ASARCO moved from Amarillo. They keep an office there but I think they're out of Tuscon now? Last I heard is that their old place is a Superfund.


----------



## Westerngs (Mar 31, 2012)

One would think that everyone that knew their business would run proofs, but I recently ran across someone considered pretty big that did not. I have no idea how they have gotten away with it for so long.

As to Asarco, could be I am mistaken, but their website still lists their Amarillo operations as ongoing and they are currently hiring for some positions. Also, Once in a while I still come across their 1,000 t.o. silver bars, maybe they are old bars.


----------



## babytrilly (May 5, 2012)

> I recently spoke to a rep at Armena Refinery in New York. I called them, it was not an incoming telephone solicitation (I'm a scrap buyer so I get a ton of those).
> 
> Anyway, they are claiming to pay 99.25% contained on silver lots of just 200ozt or more,



I read this with interest. Maybe a year ago one of my customers got a solicitation from Armena. They were offering 99% on silver in quantities of >1000 Toz. I in turn called a rep in NY to find out but this guy told me it would take >2000 Toz to get those terms, but he was more interested in my gold. I did not enjoy the conversation, there was something akin to buying a used car from some slippery dude.


----------



## fourninesAU (Jul 9, 2012)

This has been my experience with them over 3 lots now - melt loss is minimal, comparable to what I was getting at RMC in Miami (which seems to be well respected on this forum). 

However, I got a call from them stating that they could no longer give me the 99.25% rate unless I could send at least 1000ozt per month, and that the material I was about to send in and any further material would be at 97% unless my volume went up.

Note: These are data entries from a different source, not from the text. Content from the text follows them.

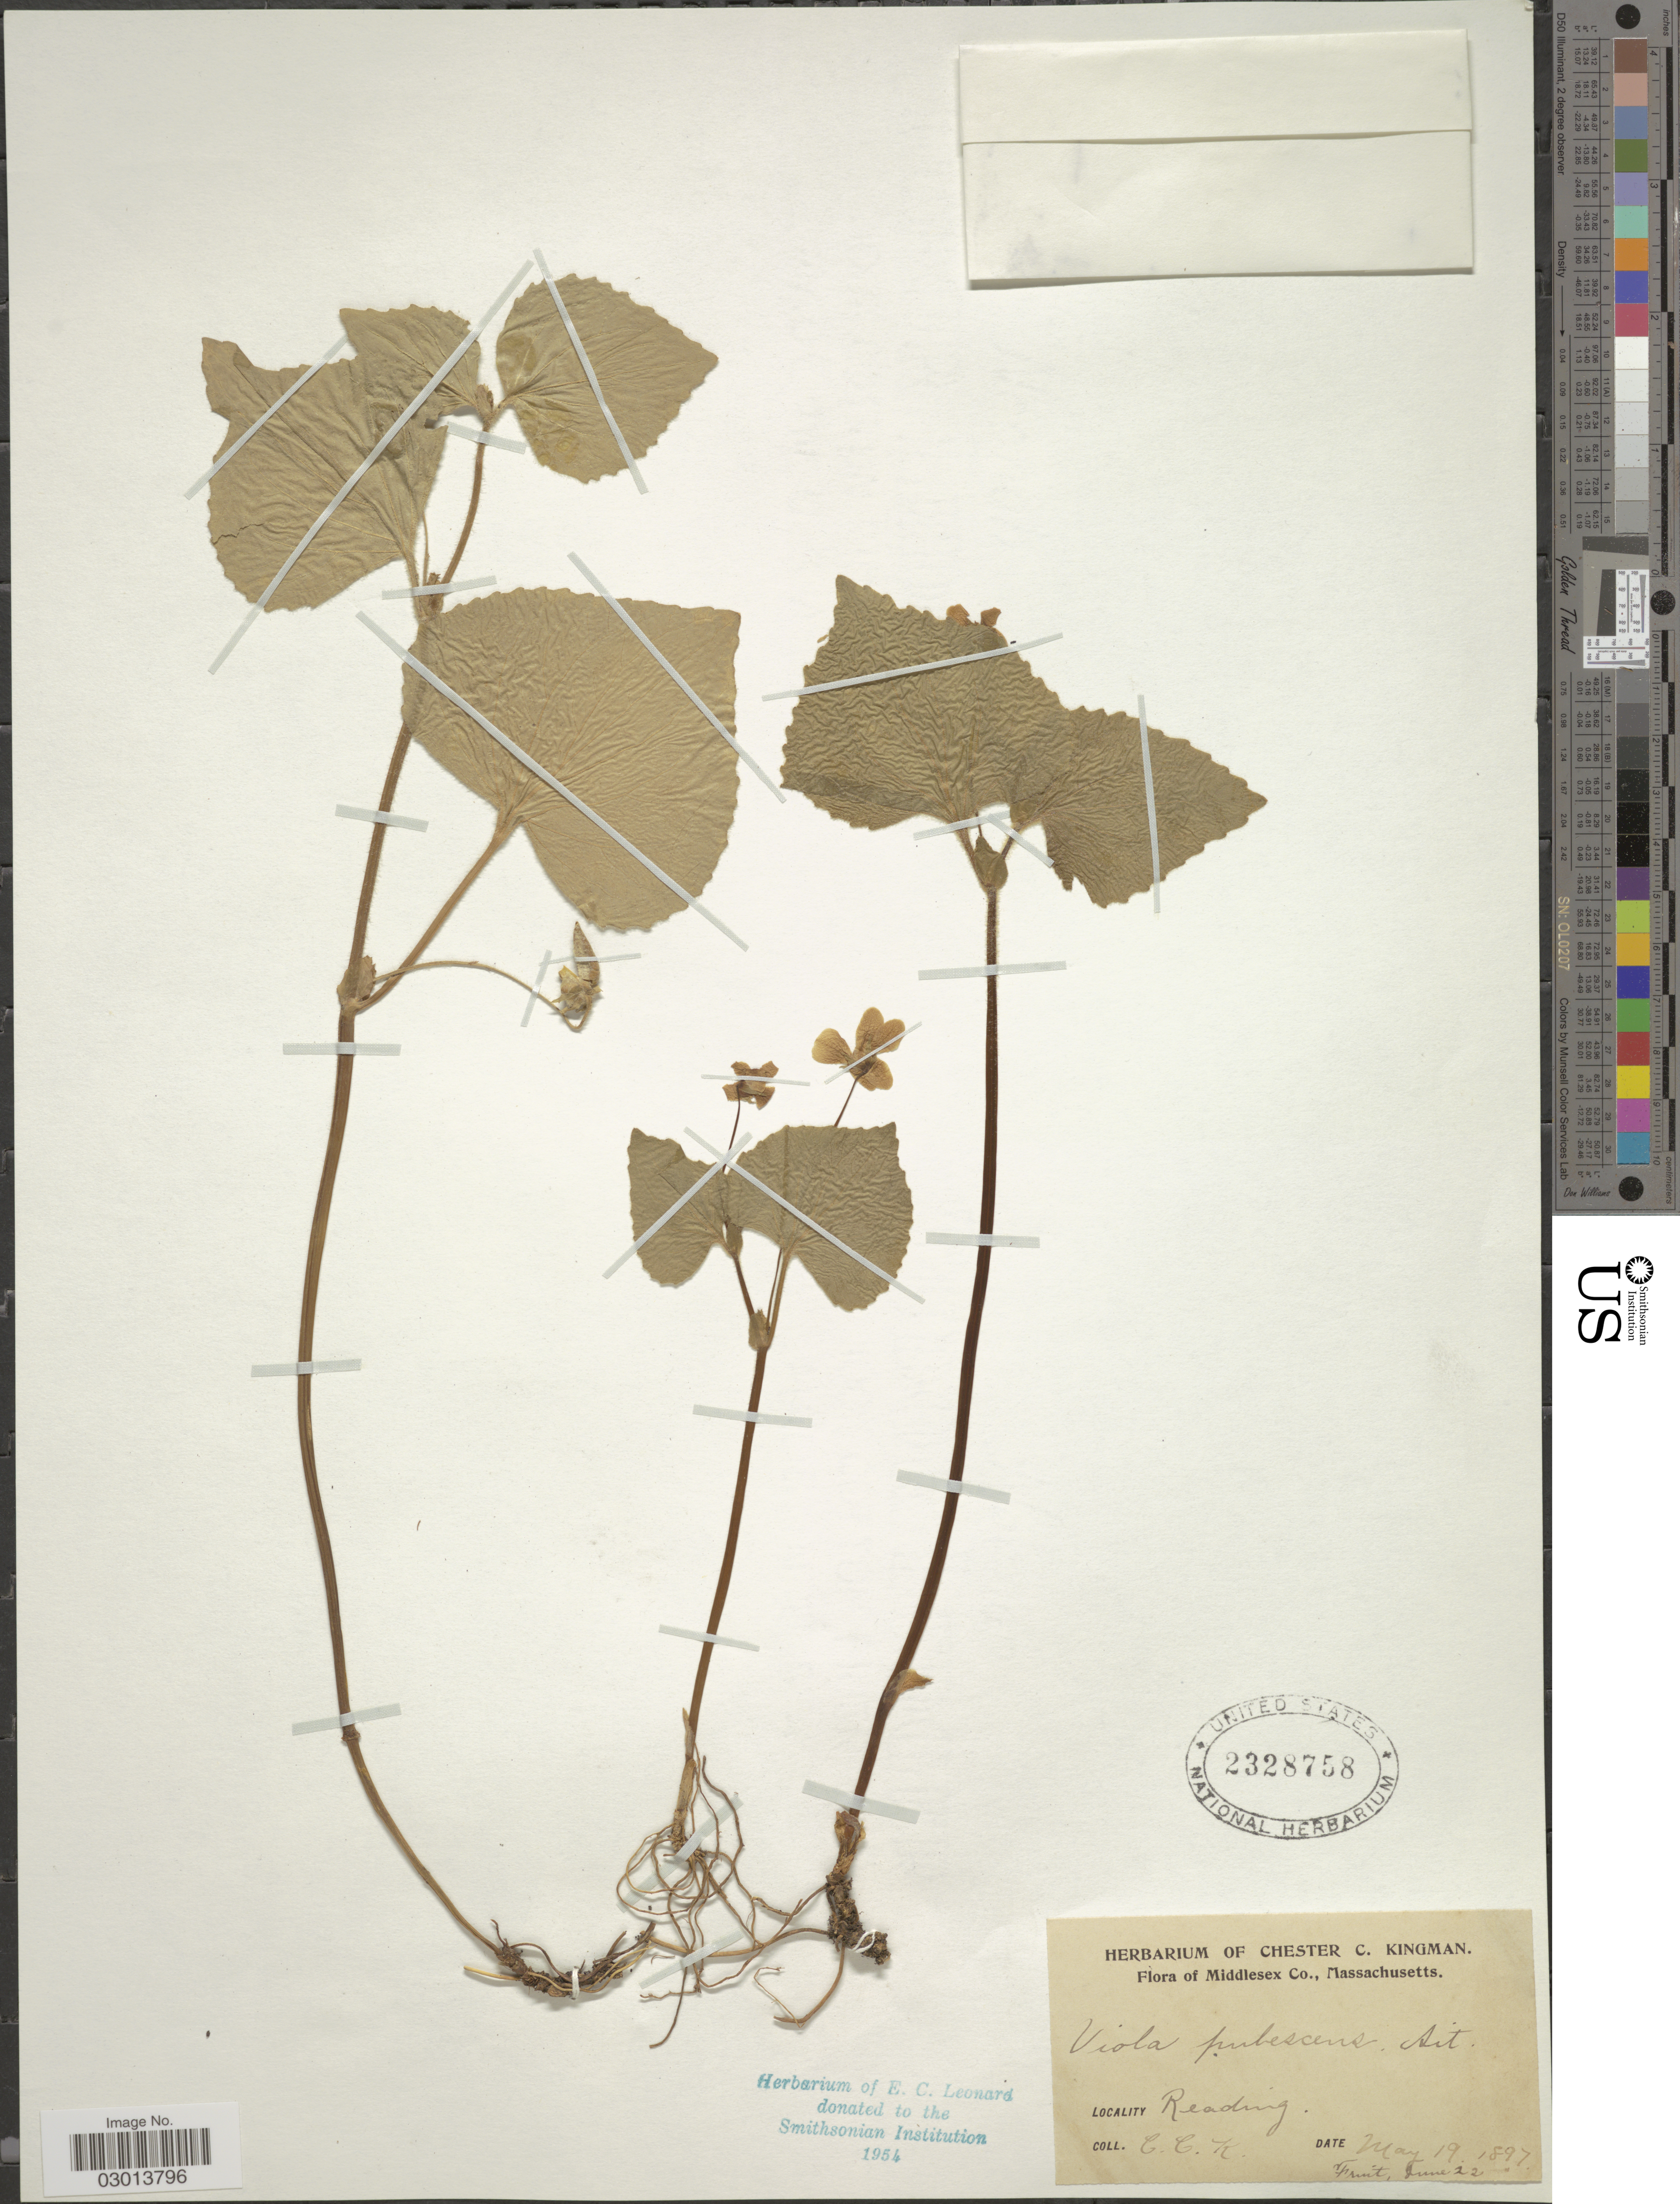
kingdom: Plantae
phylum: Tracheophyta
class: Magnoliopsida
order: Malpighiales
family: Violaceae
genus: Viola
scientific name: Viola pubescens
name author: Aiton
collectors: C. Kingman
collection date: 1897-05-19/1897-06-22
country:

I have no problem with a company having minimums, I DO have a problem with them clearly advertising 99.25% and 100ozt minimums, then switching things up once you've sent them a few lots.


----------



## Lou (Jul 9, 2012)

Making money on the gold in the silver. Good for them!!


----------



## The_EE (Dec 27, 2014)

element47 said:


> My very simplistic advice is to NEVER EVER mix "types" of silver submitted to a refiner. NEVER mix coin with sterling. I don't care how well you label and separately package the two lots. I've had "pot losses" go from 1% to 4% doing this. Yes, it may very well speak to the integrity of the refiner and the specific one I'm thinking of who HOSED me on this doesn't have the best reputation around these parts. But in the end, you just have a settlement check and not much else to squawk about. I'll never mix types again. It cost me big time.



My local refiner, NTR in KCMO wont allow the separation of karat lots anymore as of the 1st of the year. They say it creates too much waste and work. I have had issues with mixed karat lots coming out a bit lower than I had anticipated. Not sure if they are skimming off the top by adding GF in equal weight or what. I think I have been taken a couple times but I cant exactly prove it. I dont plan on using them anymore unless I absolutely need to, I plan on keeping all I buy from this point forward unless I come into an emergency situation.


----------